# Corsair is selling dummy RGB RAM sticks



## Sasqui (Dec 11, 2018)

No doubt this was already posted.

Reminds me of a quote from David Lee Roth “_It's not whether you win_ or _lose_, _it's_ how good _you looked_ doing it!” 

https://www.corsair.com/us/en/Categ...NCE-RGB-PRO-Light-Enhancement-Kit/p/CMWLEKIT2


----------



## RCoon (Dec 11, 2018)

$40 for RAM that isn't RAM. What a time to be alive.


----------



## jboydgolfer (Dec 11, 2018)

"Light enhancement kit?"

WHen I was a teenager, I worked at a fast food restaurant, one of the tasks I had was taking this pole that had a flat & wide end, and pushing down the trash in the barrels of the lobby .  All too often people will just throw their trash in the opening, and walk away ,and it's messy.   So the device had a need, and it was useful plus it kept you from putting your hands on peoples trash. No one could ever think of a good name for it ,so I called it the "refuse storage enhancement facilitation unit".
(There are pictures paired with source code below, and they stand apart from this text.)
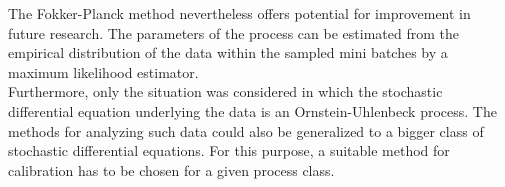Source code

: \documentclass[11pt,titlepage]{article}
\theoremstyle{definition}
\theoremstyle{remark}
\begin{document}
	The Fokker-Planck method nevertheless offers potential for improvement in future research. The parameters of the process can be estimated from the empirical distribution of the data within the sampled mini batches by a maximum likelihood estimator.\\
	Furthermore, only the situation was considered in which the stochastic differential equation underlying the data is an Ornstein-Uhlenbeck process. The methods for analyzing such data could also be generalized to a bigger class of stochastic differential equations. For this purpose, a suitable method for calibration has to be chosen for a given process class.
	
\end{document}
I can only imagine corsair feels much stupider than I did calling that a light enhancement kit,


----------



## Vario (Dec 11, 2018)

Only when the market is peaked do people pursue spending on such trivial bullshit


----------



## tami626 (Dec 11, 2018)

RCoon said:


> $40 for RAM that isn't RAM. What a time to be alive.


My actual RAM cost that much 7 years ago.


----------



## cucker tarlson (Dec 11, 2018)

holy smokes this is $40 for literally nothing but a fancy light. 
Now I'd like to buy a dummy 1080Ti trio for fake sli and a monitor with a painted on screen for surround.


----------



## silentbogo (Dec 11, 2018)

tami626 said:


> My actual RAM cost that much 7 years ago.


Lol. I think that's what I paid for my 2x8 DDR4 a few years back (used).


----------



## Vario (Dec 11, 2018)

Its a lot of money but its worth it to impress all those fellow 16 year old gamers on the internets.


----------



## R-T-B (Dec 11, 2018)

Vario said:


> Only when the market is peaked do people pursue spending on such trivial bullshit



People always have.

It's called preferences and they've been around forever.  Some prefer aesthetics over performance.  Nothing wrong with that.

That said the price is stupid-level high.


----------



## Sasqui (Dec 11, 2018)

R-T-B said:


> That said the price is stupid-level high.



Price per GB = Divide by zero error


----------



## R0H1T (Dec 11, 2018)

cucker tarlson said:


> holy smokes this is $40 for literally nothing but a fancy light.
> Now I'd like to buy a dummy 1080Ti trio for fake sli and a monitor with a painted on screen for surround.


What no fake surround sound, VR or better still haptic feedback


----------



## dorsetknob (Dec 11, 2018)

Ram Sticks for Plebs  vasectomy already Done


----------



## newtekie1 (Dec 11, 2018)

People want to act like these are overpriced, but lets face it, the people who are buying Vengence Pro RGB RAM are very likely to pay $40 for these.  Heck, they're already paying almost a $40 premium over standard RAM without RGB...


----------



## sneekypeet (Dec 11, 2018)

https://www.techpowerup.com/250474/...-light-enhancement-kit-are-dummy-ddr4-modules


----------